• Required action: Type every record exactly as it appears.

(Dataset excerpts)

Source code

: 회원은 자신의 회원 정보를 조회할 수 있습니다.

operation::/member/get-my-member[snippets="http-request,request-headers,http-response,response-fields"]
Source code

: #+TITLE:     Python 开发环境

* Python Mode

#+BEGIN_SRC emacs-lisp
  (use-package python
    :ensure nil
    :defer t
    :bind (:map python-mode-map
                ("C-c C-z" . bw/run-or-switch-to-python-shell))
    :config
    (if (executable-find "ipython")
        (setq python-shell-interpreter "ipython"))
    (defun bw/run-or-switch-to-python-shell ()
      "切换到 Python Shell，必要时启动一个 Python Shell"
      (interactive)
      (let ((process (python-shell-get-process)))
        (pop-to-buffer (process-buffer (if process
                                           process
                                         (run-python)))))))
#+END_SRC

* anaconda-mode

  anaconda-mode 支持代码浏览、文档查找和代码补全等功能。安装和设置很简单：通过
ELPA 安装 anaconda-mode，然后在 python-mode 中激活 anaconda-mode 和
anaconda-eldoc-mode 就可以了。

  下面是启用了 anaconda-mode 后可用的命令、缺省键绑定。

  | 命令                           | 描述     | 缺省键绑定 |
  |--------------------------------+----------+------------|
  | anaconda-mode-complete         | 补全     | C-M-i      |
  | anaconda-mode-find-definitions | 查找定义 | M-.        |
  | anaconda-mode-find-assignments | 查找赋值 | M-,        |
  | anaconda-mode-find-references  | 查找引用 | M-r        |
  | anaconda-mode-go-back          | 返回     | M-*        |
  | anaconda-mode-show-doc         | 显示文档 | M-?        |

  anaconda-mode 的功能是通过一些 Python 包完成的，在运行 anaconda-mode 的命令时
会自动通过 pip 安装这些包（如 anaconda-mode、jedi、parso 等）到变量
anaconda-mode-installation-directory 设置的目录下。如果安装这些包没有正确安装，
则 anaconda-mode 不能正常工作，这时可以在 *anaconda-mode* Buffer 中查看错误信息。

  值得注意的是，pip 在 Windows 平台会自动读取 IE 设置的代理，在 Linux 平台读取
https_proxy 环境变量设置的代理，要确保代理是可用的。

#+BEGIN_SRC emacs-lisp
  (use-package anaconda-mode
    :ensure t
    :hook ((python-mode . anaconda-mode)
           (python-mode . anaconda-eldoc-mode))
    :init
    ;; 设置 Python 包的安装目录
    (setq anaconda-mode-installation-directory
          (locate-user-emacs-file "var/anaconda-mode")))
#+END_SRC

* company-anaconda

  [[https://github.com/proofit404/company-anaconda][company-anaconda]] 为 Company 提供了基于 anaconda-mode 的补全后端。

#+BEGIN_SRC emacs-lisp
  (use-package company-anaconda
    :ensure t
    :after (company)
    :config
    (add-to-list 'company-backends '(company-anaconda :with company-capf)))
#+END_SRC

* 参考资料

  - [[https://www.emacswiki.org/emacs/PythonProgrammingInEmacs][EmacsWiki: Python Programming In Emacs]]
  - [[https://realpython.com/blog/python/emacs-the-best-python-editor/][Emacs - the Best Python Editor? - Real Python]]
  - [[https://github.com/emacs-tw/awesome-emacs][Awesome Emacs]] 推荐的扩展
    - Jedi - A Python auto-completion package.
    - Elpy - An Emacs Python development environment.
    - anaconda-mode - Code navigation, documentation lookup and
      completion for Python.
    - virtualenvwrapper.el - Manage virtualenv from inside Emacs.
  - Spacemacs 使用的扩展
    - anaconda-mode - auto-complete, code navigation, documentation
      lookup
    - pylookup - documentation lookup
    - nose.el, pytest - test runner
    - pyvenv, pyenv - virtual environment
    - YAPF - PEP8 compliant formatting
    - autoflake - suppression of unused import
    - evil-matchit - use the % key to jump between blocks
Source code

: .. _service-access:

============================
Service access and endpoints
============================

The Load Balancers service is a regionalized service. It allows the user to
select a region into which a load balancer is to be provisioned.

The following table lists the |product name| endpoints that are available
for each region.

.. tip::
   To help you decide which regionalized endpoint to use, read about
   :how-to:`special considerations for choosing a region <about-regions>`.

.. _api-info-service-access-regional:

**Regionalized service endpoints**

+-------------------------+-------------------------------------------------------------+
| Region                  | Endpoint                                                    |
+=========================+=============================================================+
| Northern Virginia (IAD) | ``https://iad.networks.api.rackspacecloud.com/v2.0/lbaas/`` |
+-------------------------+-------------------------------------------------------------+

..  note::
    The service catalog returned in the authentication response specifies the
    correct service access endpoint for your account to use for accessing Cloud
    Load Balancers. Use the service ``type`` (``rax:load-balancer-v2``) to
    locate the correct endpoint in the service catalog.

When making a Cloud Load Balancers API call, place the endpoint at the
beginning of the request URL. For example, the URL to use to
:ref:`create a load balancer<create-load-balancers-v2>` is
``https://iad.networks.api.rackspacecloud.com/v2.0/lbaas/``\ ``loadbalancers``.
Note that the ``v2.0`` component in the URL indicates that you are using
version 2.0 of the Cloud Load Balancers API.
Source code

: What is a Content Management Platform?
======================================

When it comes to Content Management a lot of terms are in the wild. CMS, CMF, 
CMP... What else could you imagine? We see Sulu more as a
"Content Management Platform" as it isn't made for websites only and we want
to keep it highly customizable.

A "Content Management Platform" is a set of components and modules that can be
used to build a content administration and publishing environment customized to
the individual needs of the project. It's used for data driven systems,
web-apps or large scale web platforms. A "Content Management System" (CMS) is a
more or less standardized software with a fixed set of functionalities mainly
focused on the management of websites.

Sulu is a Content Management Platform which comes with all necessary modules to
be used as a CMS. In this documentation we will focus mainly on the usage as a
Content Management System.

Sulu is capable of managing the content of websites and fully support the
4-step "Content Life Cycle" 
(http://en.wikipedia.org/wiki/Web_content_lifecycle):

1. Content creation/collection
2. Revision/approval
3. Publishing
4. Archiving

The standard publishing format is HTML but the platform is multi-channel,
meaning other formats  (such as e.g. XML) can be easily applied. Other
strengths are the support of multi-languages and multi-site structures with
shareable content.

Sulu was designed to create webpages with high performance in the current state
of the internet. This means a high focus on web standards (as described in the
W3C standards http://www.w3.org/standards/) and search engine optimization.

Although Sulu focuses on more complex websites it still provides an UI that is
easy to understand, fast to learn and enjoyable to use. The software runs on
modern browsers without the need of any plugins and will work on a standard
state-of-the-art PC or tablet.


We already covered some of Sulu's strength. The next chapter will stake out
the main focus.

• Answer box:
Source code

: 회원은 자신의 회원 정보를 조회할 수 있습니다.

operation::/member/get-my-member[snippets="http-request,request-headers,http-response,response-fields"]
Source code

: #+TITLE:     Python 开发环境

* Python Mode

#+BEGIN_SRC emacs-lisp
  (use-package python
    :ensure nil
    :defer t
    :bind (:map python-mode-map
                ("C-c C-z" . bw/run-or-switch-to-python-shell))
    :config
    (if (executable-find "ipython")
        (setq python-shell-interpreter "ipython"))
    (defun bw/run-or-switch-to-python-shell ()
      "切换到 Python Shell，必要时启动一个 Python Shell"
      (interactive)
      (let ((process (python-shell-get-process)))
        (pop-to-buffer (process-buffer (if process
                                           process
                                         (run-python)))))))
#+END_SRC

* anaconda-mode

  anaconda-mode 支持代码浏览、文档查找和代码补全等功能。安装和设置很简单：通过
ELPA 安装 anaconda-mode，然后在 python-mode 中激活 anaconda-mode 和
anaconda-eldoc-mode 就可以了。

  下面是启用了 anaconda-mode 后可用的命令、缺省键绑定。

  | 命令                           | 描述     | 缺省键绑定 |
  |--------------------------------+----------+------------|
  | anaconda-mode-complete         | 补全     | C-M-i      |
  | anaconda-mode-find-definitions | 查找定义 | M-.        |
  | anaconda-mode-find-assignments | 查找赋值 | M-,        |
  | anaconda-mode-find-references  | 查找引用 | M-r        |
  | anaconda-mode-go-back          | 返回     | M-*        |
  | anaconda-mode-show-doc         | 显示文档 | M-?        |

  anaconda-mode 的功能是通过一些 Python 包完成的，在运行 anaconda-mode 的命令时
会自动通过 pip 安装这些包（如 anaconda-mode、jedi、parso 等）到变量
anaconda-mode-installation-directory 设置的目录下。如果安装这些包没有正确安装，
则 anaconda-mode 不能正常工作，这时可以在 *anaconda-mode* Buffer 中查看错误信息。

  值得注意的是，pip 在 Windows 平台会自动读取 IE 设置的代理，在 Linux 平台读取
https_proxy 环境变量设置的代理，要确保代理是可用的。

#+BEGIN_SRC emacs-lisp
  (use-package anaconda-mode
    :ensure t
    :hook ((python-mode . anaconda-mode)
           (python-mode . anaconda-eldoc-mode))
    :init
    ;; 设置 Python 包的安装目录
    (setq anaconda-mode-installation-directory
          (locate-user-emacs-file "var/anaconda-mode")))
#+END_SRC

* company-anaconda

  [[https://github.com/proofit404/company-anaconda][company-anaconda]] 为 Company 提供了基于 anaconda-mode 的补全后端。

#+BEGIN_SRC emacs-lisp
  (use-package company-anaconda
    :ensure t
    :after (company)
    :config
    (add-to-list 'company-backends '(company-anaconda :with company-capf)))
#+END_SRC

* 参考资料

  - [[https://www.emacswiki.org/emacs/PythonProgrammingInEmacs][EmacsWiki: Python Programming In Emacs]]
  - [[https://realpython.com/blog/python/emacs-the-best-python-editor/][Emacs - the Best Python Editor? - Real Python]]
  - [[https://github.com/emacs-tw/awesome-emacs][Awesome Emacs]] 推荐的扩展
    - Jedi - A Python auto-completion package.
    - Elpy - An Emacs Python development environment.
    - anaconda-mode - Code navigation, documentation lookup and
      completion for Python.
    - virtualenvwrapper.el - Manage virtualenv from inside Emacs.
  - Spacemacs 使用的扩展
    - anaconda-mode - auto-complete, code navigation, documentation
      lookup
    - pylookup - documentation lookup
    - nose.el, pytest - test runner
    - pyvenv, pyenv - virtual environment
    - YAPF - PEP8 compliant formatting
    - autoflake - suppression of unused import
    - evil-matchit - use the % key to jump between blocks
Source code

: .. _service-access:

============================
Service access and endpoints
============================

The Load Balancers service is a regionalized service. It allows the user to
select a region into which a load balancer is to be provisioned.

The following table lists the |product name| endpoints that are available
for each region.

.. tip::
   To help you decide which regionalized endpoint to use, read about
   :how-to:`special considerations for choosing a region <about-regions>`.

.. _api-info-service-access-regional:

**Regionalized service endpoints**

+-------------------------+-------------------------------------------------------------+
| Region                  | Endpoint                                                    |
+=========================+=============================================================+
| Northern Virginia (IAD) | ``https://iad.networks.api.rackspacecloud.com/v2.0/lbaas/`` |
+-------------------------+-------------------------------------------------------------+

..  note::
    The service catalog returned in the authentication response specifies the
    correct service access endpoint for your account to use for accessing Cloud
    Load Balancers. Use the service ``type`` (``rax:load-balancer-v2``) to
    locate the correct endpoint in the service catalog.

When making a Cloud Load Balancers API call, place the endpoint at the
beginning of the request URL. For example, the URL to use to
:ref:`create a load balancer<create-load-balancers-v2>` is
``https://iad.networks.api.rackspacecloud.com/v2.0/lbaas/``\ ``loadbalancers``.
Note that the ``v2.0`` component in the URL indicates that you are using
version 2.0 of the Cloud Load Balancers API.
Source code

: What is a Content Management Platform?
======================================

When it comes to Content Management a lot of terms are in the wild. CMS, CMF, 
CMP... What else could you imagine? We see Sulu more as a
"Content Management Platform" as it isn't made for websites only and we want
to keep it highly customizable.

A "Content Management Platform" is a set of components and modules that can be
used to build a content administration and publishing environment customized to
the individual needs of the project. It's used for data driven systems,
web-apps or large scale web platforms. A "Content Management System" (CMS) is a
more or less standardized software with a fixed set of functionalities mainly
focused on the management of websites.

Sulu is a Content Management Platform which comes with all necessary modules to
be used as a CMS. In this documentation we will focus mainly on the usage as a
Content Management System.

Sulu is capable of managing the content of websites and fully support the
4-step "Content Life Cycle" 
(http://en.wikipedia.org/wiki/Web_content_lifecycle):

1. Content creation/collection
2. Revision/approval
3. Publishing
4. Archiving

The standard publishing format is HTML but the platform is multi-channel,
meaning other formats  (such as e.g. XML) can be easily applied. Other
strengths are the support of multi-languages and multi-site structures with
shareable content.

Sulu was designed to create webpages with high performance in the current state
of the internet. This means a high focus on web standards (as described in the
W3C standards http://www.w3.org/standards/) and search engine optimization.

Although Sulu focuses on more complex websites it still provides an UI that is
easy to understand, fast to learn and enjoyable to use. The software runs on
modern browsers without the need of any plugins and will work on a standard
state-of-the-art PC or tablet.


We already covered some of Sulu's strength. The next chapter will stake out
the main focus.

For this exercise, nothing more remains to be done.